Exactly reproduce each record listed below.
^^^^
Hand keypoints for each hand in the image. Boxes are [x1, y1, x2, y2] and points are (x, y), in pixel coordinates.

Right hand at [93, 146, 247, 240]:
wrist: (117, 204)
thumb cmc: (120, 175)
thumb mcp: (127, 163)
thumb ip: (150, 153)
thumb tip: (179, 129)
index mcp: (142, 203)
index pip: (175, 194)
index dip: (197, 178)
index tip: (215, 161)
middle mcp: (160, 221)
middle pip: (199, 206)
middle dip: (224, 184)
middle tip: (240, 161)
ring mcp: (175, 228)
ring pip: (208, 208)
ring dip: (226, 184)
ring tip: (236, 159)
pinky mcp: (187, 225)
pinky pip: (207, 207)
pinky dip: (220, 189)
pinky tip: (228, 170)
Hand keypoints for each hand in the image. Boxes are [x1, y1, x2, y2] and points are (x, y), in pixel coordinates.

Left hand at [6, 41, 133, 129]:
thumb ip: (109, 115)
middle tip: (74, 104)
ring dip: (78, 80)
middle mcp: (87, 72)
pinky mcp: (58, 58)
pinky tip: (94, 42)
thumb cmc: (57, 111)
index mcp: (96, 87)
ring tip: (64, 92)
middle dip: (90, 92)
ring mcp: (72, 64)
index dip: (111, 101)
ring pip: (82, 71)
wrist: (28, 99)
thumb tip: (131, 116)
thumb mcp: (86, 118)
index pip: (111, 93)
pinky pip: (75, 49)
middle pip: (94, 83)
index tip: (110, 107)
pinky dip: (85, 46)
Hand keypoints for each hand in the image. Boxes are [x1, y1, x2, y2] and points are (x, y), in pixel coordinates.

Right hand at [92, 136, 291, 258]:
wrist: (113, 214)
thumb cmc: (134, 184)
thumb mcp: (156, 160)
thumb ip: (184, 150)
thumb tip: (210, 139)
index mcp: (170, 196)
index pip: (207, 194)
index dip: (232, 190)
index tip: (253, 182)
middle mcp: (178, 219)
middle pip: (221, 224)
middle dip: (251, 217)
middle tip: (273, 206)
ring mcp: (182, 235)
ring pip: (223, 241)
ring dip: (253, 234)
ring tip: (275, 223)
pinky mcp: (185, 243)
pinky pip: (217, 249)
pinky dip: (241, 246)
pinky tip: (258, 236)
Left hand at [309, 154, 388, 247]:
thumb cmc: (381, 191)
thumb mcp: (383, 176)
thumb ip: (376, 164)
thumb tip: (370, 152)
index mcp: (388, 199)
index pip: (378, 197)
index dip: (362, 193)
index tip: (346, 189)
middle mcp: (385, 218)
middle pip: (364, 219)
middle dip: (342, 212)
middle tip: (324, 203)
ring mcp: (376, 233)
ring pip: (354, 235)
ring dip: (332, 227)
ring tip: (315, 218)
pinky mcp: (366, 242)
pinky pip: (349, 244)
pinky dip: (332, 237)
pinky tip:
^^^^
* **Response area**:
Hand keypoints for each hand in the image. Boxes are [x1, y1, x2, y2] and points are (x, y), in pixel coordinates.

Right hand at [93, 146, 247, 240]:
wrist: (117, 204)
thumb cmc: (120, 175)
thumb mcp: (127, 163)
thumb ip: (150, 153)
thumb tip: (179, 129)
index mcp: (142, 203)
index pip: (175, 194)
index dip: (197, 178)
index tip: (215, 161)
middle mcp: (160, 221)
middle pip: (199, 206)
middle dip: (224, 184)
middle tip: (240, 161)
ring mcp: (175, 228)
ring pip: (208, 208)
ring dip: (226, 184)
ring tip: (236, 159)
pinky mcp: (187, 225)
pinky pip: (207, 207)
pinky dip: (220, 189)
pinky tip: (228, 170)
Hand keypoints for each hand in the image. Boxes are [x1, y1, x2, y2] and points are (x, y), in pixel coordinates.

Left hand at [6, 41, 133, 129]:
thumb ip: (109, 115)
middle tip: (74, 104)
ring dip: (78, 80)
middle mcp: (87, 72)
pinky mcp: (58, 58)
pinky tip: (94, 42)
thumb cmc: (57, 111)
index mcp: (96, 87)
ring tip: (64, 92)
middle dip: (90, 92)
ring mcp: (72, 64)
index dip: (111, 101)
ring pip: (82, 71)
wrist: (28, 99)
thumb tip: (131, 116)
thumb mcp: (86, 118)
index pip: (111, 93)
pinky pip: (75, 49)
middle pip: (94, 83)
index tip: (110, 107)
pinky dip: (85, 46)
Hand keypoints for each hand in the image. Boxes are [x1, y1, x2, y2] and points are (x, y), in pixel coordinates.

Right hand at [92, 136, 291, 258]:
wrist: (113, 214)
thumb cmc: (134, 184)
thumb mcp: (156, 160)
thumb ip: (184, 150)
thumb tip: (210, 139)
index mcp: (170, 196)
index pip: (207, 194)
index dip: (232, 190)
index tip: (253, 182)
middle mcp: (178, 219)
middle pip: (221, 224)
middle dip: (251, 217)
middle tip: (273, 206)
ring mcp: (182, 235)
ring pip: (223, 241)
ring dip: (253, 234)
ring tip: (275, 223)
pinky mcp: (185, 243)
pinky pip: (217, 249)
pinky dip: (241, 246)
pinky tip: (258, 236)
Left hand at [309, 154, 388, 247]:
thumb cmc: (381, 191)
thumb mcp: (383, 176)
thumb ip: (376, 164)
thumb tip: (370, 152)
index mcp: (388, 199)
index pip: (378, 197)
index dip: (362, 193)
index tip: (346, 189)
middle mcp: (385, 218)
middle pip: (364, 219)
middle dip: (342, 212)
middle tip: (324, 203)
ring mcp: (376, 233)
ring pip: (354, 235)
ring dip: (332, 227)
ring tip: (315, 218)
pinky mcp: (366, 242)
pinky pip: (349, 244)
pinky dip: (332, 237)
pinky tip:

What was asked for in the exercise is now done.